Top of Data shown
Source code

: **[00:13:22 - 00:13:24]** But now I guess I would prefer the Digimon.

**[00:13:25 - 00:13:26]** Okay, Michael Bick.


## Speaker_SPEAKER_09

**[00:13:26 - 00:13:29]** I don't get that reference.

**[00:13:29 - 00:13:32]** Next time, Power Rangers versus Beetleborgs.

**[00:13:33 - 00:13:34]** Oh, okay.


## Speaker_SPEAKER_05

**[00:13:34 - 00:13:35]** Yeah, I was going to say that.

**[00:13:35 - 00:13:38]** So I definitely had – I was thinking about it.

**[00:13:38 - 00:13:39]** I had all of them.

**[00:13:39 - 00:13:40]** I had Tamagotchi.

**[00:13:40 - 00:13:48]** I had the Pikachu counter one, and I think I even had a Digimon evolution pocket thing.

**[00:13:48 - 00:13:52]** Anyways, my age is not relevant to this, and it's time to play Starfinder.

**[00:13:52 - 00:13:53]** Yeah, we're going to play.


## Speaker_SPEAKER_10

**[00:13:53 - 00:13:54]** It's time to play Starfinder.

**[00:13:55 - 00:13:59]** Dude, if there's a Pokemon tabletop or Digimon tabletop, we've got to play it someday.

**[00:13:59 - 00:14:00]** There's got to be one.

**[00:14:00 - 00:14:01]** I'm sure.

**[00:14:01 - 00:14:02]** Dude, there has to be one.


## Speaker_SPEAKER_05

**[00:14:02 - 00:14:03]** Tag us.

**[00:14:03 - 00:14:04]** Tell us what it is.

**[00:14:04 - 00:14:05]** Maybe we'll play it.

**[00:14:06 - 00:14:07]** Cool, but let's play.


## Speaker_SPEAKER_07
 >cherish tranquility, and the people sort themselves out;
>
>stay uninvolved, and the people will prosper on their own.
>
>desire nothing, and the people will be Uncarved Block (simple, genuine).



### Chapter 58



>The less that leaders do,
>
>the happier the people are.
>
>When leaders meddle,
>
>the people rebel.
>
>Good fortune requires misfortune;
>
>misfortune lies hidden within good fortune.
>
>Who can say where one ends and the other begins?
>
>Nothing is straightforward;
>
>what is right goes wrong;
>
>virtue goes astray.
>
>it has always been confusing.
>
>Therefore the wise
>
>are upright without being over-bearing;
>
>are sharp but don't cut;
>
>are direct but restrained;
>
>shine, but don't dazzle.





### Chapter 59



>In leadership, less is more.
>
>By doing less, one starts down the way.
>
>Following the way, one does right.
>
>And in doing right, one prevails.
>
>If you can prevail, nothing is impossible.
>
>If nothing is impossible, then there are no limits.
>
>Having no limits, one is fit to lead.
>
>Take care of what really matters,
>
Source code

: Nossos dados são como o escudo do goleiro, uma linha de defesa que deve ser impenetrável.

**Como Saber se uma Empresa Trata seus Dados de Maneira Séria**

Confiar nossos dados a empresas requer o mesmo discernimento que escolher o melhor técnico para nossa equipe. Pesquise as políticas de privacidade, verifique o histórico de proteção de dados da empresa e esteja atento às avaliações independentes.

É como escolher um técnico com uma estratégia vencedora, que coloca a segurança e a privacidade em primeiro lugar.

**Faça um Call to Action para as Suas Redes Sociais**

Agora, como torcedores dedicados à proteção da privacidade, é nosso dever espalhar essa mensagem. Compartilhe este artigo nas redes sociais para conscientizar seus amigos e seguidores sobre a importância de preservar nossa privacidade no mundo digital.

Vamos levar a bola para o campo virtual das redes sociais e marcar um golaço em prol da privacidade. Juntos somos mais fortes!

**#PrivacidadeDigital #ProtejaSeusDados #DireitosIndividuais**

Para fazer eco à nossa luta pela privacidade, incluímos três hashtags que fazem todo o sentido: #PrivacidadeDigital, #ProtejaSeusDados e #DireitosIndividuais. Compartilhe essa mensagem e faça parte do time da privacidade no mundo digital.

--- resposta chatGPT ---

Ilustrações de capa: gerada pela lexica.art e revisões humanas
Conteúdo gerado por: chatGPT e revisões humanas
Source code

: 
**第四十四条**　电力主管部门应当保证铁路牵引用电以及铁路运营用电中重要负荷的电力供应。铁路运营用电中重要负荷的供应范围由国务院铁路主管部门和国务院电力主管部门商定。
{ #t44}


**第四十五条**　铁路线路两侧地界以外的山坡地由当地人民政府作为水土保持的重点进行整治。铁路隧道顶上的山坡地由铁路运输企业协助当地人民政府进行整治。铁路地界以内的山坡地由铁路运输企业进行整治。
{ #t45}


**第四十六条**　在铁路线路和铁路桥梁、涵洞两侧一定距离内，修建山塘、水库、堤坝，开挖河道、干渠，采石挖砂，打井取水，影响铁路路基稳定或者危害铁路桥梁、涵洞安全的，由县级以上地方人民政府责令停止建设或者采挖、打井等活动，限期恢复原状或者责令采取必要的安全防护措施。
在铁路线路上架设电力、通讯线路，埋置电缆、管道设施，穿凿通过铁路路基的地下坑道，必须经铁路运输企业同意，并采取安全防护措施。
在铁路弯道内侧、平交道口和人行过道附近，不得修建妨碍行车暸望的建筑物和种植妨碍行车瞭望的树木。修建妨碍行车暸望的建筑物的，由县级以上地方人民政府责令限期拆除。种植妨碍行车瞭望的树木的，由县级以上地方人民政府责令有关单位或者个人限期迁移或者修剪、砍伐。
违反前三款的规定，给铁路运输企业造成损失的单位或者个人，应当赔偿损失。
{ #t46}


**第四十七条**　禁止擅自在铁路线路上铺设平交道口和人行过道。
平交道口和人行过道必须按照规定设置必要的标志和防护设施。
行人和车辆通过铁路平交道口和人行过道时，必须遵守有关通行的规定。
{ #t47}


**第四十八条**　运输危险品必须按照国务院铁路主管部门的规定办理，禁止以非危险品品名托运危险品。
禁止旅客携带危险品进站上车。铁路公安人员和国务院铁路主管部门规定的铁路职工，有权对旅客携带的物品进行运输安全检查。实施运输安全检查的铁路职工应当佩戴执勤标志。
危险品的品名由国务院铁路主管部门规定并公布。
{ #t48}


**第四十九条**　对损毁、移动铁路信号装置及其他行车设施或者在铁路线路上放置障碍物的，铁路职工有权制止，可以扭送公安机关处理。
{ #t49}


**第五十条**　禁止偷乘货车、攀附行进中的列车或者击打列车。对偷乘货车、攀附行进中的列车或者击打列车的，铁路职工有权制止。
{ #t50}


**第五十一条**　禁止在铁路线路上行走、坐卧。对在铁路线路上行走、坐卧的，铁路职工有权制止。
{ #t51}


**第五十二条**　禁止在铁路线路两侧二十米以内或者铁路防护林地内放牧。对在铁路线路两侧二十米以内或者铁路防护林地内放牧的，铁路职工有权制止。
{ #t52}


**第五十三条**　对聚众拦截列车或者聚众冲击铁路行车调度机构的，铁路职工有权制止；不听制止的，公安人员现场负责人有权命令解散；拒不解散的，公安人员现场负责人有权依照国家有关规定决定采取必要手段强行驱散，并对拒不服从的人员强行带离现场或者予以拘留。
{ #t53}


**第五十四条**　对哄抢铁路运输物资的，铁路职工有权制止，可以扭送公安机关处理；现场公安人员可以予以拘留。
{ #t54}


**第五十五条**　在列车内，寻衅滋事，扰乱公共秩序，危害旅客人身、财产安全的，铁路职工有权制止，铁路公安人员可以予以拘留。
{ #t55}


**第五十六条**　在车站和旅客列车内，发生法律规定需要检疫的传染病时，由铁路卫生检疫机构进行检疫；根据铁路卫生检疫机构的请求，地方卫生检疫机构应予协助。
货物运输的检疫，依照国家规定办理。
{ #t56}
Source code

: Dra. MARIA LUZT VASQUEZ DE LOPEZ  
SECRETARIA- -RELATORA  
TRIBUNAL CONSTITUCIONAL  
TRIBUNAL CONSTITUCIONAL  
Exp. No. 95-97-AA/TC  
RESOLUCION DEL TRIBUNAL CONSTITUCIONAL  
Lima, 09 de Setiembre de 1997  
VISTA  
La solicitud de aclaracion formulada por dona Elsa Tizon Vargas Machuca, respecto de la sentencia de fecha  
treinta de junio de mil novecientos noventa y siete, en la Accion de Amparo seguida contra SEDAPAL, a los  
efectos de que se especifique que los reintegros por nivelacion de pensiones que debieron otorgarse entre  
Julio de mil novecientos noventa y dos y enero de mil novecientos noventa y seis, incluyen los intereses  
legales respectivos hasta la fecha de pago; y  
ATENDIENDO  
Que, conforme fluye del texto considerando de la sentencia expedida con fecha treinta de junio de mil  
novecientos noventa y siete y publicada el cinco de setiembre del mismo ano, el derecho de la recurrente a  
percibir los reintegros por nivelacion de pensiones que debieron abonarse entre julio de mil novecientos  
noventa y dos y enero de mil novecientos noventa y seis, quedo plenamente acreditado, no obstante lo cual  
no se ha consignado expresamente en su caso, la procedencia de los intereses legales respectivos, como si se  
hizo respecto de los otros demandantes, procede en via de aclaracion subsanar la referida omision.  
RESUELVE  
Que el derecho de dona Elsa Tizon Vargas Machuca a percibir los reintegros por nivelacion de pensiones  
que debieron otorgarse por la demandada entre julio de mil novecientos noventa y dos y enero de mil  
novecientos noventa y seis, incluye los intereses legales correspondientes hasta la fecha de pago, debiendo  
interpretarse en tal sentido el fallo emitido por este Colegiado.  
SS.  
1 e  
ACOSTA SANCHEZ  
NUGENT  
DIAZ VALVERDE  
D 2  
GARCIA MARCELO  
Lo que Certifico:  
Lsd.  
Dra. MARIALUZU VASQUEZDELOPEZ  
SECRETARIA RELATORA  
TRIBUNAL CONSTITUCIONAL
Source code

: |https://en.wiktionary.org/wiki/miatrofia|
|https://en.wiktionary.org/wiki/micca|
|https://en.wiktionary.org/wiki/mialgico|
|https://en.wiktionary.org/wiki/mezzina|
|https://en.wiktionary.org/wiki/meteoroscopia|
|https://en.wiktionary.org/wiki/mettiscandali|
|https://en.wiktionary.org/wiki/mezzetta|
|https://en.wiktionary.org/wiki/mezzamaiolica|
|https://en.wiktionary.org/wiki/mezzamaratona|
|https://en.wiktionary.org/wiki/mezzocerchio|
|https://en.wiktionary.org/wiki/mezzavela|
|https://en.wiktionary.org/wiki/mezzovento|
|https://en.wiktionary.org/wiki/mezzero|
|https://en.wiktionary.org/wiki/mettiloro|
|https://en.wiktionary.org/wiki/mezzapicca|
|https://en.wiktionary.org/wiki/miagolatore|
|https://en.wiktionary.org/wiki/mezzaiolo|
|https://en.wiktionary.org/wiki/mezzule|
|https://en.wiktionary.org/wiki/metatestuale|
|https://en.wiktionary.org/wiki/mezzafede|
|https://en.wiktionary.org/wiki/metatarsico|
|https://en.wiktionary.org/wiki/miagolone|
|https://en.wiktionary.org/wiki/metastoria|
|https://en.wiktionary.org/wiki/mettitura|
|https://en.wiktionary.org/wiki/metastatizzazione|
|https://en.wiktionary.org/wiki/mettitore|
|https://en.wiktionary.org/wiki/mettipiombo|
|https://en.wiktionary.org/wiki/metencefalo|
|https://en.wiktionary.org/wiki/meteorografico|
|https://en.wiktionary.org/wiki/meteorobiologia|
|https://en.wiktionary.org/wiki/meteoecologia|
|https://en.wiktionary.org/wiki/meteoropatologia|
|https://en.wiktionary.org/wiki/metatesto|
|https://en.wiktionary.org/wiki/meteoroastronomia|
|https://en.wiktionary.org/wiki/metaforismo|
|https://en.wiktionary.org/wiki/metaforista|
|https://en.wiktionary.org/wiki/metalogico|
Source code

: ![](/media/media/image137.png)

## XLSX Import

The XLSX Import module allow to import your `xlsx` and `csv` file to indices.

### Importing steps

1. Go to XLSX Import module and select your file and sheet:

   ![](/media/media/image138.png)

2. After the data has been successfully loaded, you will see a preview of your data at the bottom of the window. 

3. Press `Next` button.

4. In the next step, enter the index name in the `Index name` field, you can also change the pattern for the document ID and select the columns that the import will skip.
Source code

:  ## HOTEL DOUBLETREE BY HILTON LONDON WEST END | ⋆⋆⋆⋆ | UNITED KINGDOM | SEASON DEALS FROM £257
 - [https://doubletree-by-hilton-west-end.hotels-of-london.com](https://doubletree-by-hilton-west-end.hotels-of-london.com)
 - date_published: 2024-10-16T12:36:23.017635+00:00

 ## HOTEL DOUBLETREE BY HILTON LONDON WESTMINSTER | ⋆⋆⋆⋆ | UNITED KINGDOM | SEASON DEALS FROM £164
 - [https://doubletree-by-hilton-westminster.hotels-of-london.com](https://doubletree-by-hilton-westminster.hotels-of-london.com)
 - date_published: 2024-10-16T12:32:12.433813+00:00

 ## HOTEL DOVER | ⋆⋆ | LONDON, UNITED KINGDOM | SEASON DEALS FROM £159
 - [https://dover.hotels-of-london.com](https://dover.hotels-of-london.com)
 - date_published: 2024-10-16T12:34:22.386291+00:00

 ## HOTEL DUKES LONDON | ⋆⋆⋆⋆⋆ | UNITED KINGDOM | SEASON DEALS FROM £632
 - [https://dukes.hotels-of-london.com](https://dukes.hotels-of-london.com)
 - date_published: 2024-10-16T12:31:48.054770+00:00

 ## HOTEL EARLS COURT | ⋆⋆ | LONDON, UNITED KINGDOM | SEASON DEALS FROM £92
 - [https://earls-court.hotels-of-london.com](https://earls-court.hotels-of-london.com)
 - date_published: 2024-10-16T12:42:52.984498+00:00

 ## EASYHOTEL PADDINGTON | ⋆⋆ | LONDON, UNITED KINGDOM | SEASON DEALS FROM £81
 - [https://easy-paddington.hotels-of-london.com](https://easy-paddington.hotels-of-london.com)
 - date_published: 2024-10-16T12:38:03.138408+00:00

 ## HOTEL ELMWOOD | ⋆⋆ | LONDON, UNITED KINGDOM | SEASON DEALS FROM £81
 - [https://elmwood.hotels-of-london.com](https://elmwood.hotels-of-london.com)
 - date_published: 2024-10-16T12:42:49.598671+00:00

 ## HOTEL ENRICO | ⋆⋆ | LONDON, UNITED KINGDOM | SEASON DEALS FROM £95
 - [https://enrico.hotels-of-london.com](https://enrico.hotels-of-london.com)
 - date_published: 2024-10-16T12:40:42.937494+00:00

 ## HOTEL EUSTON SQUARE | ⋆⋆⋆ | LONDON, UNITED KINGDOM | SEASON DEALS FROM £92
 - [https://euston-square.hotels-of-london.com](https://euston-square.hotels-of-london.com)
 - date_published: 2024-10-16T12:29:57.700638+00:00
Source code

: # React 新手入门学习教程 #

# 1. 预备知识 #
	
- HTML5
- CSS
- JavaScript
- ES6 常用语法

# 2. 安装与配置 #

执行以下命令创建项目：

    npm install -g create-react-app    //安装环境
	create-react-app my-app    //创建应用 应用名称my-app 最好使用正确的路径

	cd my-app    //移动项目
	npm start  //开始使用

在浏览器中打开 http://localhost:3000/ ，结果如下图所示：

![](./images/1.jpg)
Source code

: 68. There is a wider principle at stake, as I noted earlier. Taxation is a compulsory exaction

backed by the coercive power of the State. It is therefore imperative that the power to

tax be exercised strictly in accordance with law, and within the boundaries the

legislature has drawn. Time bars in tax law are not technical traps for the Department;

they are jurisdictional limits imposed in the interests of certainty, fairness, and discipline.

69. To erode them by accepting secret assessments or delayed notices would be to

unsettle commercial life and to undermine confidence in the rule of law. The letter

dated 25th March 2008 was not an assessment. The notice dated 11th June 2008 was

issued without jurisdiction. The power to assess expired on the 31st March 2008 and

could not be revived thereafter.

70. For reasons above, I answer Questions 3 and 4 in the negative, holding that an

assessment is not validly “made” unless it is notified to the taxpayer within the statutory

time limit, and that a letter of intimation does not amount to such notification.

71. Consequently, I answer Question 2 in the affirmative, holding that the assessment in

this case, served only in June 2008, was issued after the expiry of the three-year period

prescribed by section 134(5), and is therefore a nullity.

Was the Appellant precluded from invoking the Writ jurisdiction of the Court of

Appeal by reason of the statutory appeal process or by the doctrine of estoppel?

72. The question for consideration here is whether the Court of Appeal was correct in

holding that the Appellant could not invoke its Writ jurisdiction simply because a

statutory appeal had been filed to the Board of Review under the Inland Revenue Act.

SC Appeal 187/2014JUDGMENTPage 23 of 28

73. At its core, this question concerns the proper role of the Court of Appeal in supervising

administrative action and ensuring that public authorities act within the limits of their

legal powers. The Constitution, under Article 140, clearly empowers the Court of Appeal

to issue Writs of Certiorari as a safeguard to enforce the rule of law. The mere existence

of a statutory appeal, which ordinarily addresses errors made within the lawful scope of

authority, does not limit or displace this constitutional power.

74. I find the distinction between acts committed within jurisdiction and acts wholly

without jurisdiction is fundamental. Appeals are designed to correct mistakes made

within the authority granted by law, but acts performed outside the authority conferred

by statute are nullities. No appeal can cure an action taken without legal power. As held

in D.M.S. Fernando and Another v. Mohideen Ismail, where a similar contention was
Bottom of Data shown
● **About this exercise**
Arrange the lines of the material above as a JSON list of strings, one string per line and no blank lines. Start with the line containing "has to be one." and end with the line containing "### Chapter 58", both included.

● **Response box**
[
  "**[00:14:01 - 00:14:02]** Dude, there has to be one.",
  "## Speaker_SPEAKER_05",
  "**[00:14:02 - 00:14:03]** Tag us.",
  "**[00:14:03 - 00:14:04]** Tell us what it is.",
  "**[00:14:04 - 00:14:05]** Maybe we'll play it.",
  "**[00:14:06 - 00:14:07]** Cool, but let's play.",
  "## Speaker_SPEAKER_07",
  " >cherish tranquility, and the people sort themselves out;",
  ">",
  ">stay uninvolved, and the people will prosper on their own.",
  ">",
  ">desire nothing, and the people will be Uncarved Block (simple, genuine).",
  "### Chapter 58"
]